D&D, a system I don't love in most circumstances, has some mechanisms that smooth this problem over, like the initiative system (everybody gets the same number of turns) and the focus on point-based combat (most of the time, what you have your character do has the immediate effect of adding or subtracting points from a total that moves things forward). However, even with D&D, you can see where it strains with a group this big - stuff like how rarely we can do rogue-focused missions, and how often a combat is resolved much more quickly than the DM thought it would be, or in contrast suddenly kills a player character (because the monster manual guidelines for monster difficulty break down when you get above 5 player characters).
Zoom adds the extra complication that you can't have more than one person talking at once - no side conversations - and the DM can't use eye contact and body language to shift the spotlight to different players. It becomes very easy, in a large group with no turn-based initiative system or countdown, for one or two people to dominate the conversation while everyone else either tunes out or feels left out. It's a challenge for that NOT to happen. And the people who will be the talkers are the people most willing to interrupt or derail.
I've been chatting with RPG designers on twitter to figure out whether there are any systems they think would be suited for large zoom groups. And there's kind of a hole in the market, because stuff you'd run for big groups (like conventions or business meetings or classrooms) is kind of assumed to be one-offs, or has a big group of game runners, like a LARP - and again, is stuff where you can split off into smaller groups and side conversations. (You may have already noticed my in-person gamerunner desire to constantly split the party as a kludge for the game mechanics.) Nobody is designing with the assumption that a local friend group of the same 8 or 10 people will be able to meet up weekly for months or years; that's unusual.
But here are the systems that have been suggested as potentially workable in a 9-person zoom:
SF:
Love. Die. Remember (mechas/gundams. says it's for four players but people I trust say it works with 9)
Lasers and Feelings (spaceship crew, simple mechanics)
Strange Gravity (spaceship crew, I've heard very good things about it, but I'm not sure how to make the cards work with zoom, maybe photos?)
HORROR:
Murderous Ghosts (horror, lots of player death)
Psi-Run (psychics being pursued by a sinister org)
Die Laughing (humor horror)
This Discord Has Ghosts in It (haunted house, specifically written for online play; I'm impressed with it)
OTHER:
Mission Accomplished! (team of super spies, satirical, involves d6 rolls, runs well with a group our size)
Primetime Adventures (producers of your favorite tv show, would accommodate anime)
----
▶ [Task list]
1. From the passage on game systems for large Zoom groups, name every system listed under the HORROR heading.
2. Extend the passage on game systems for large Zoom groups, picking up right after its final line.

▶ [Data shown]
----
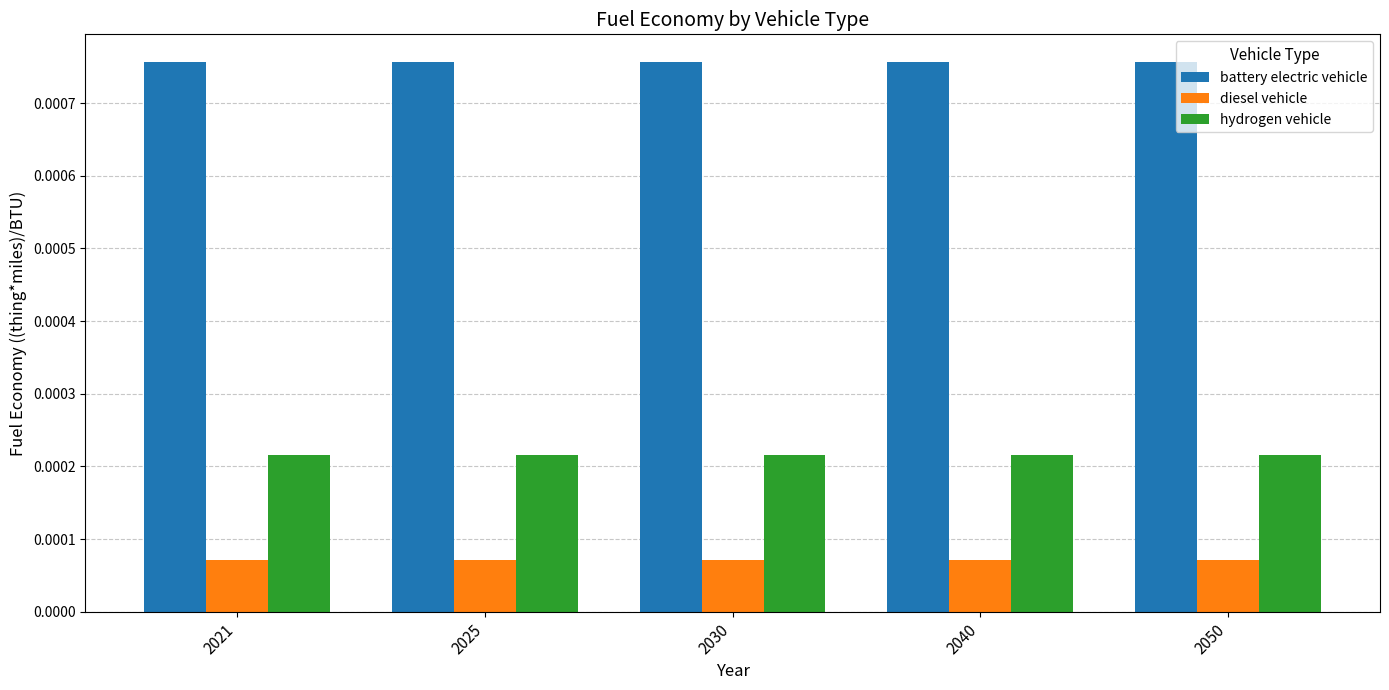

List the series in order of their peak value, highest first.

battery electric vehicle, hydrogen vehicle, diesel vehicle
----
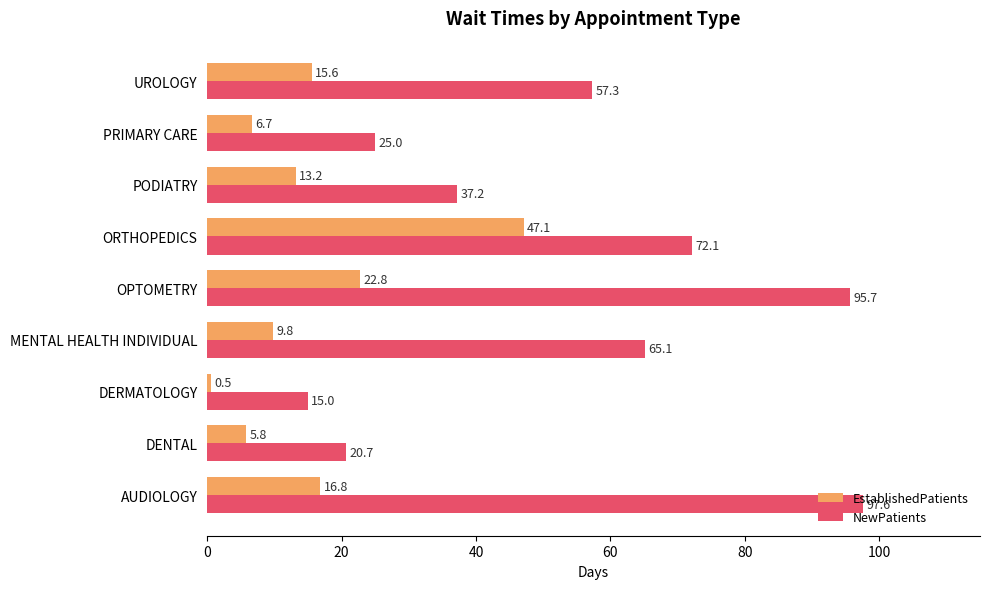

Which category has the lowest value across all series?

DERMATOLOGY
----
▶ [Responses by task]
1. Murderous Ghosts, Psi-Run, Die Laughing, This Discord Has Ghosts in It

2.
Metrofinal (gods in the apocalypse)
Ghost Court (courtroom drama lawyer/trial stuff, but supernatural)
I'm not seeing a fantasy system that I think would work better than D&D for our current situation.
I've also thought through custom-building a system in which we are either a group of students at an alchemy school or are park rangers in fairyland, which is obviously work and so I don't want to do it unless people are really enthusiastic about it. As a designer, the mechanics that I think are probably critical for large-group zooms are:
1. initiative or turn system
2. focus on episodic problem solving where the players are dispatched (by headquarters, by a teacher) to resolve a situation by the end of the session. By that point, they have succeeded or failed, and this has ramifications. In other words, the opposite of cliffhangers - extremely clear sense that if this task isn't done by the end of tonight, it counts as a failure.
3. Resulting character advancement (or devolution) before the next session
(These three mechanics combined make it matter whether you showed up and what you did, require participation in the session, and disincentivise tuning out)
other mechanics that I think could be interesting opportunities that I have to think about more:
4. given that we don't have side talk at the table, incorporating zoom (or discord) stuff like being able to chat or share images - there could be some character powers or limitations that involve having to express something via gifs, for instance, or being able to find a song lyric or piece of research - use of the online environment
5. given how big our group is, a mechanism where for each individual mission/session, you're assigned a partner and you work in concert with that partner in a prescribed way (like one of you is deciding the what and the other one the how, or one is focused on attack and one is focused on defending) so you get to use your character in different ways, or unlock "combos"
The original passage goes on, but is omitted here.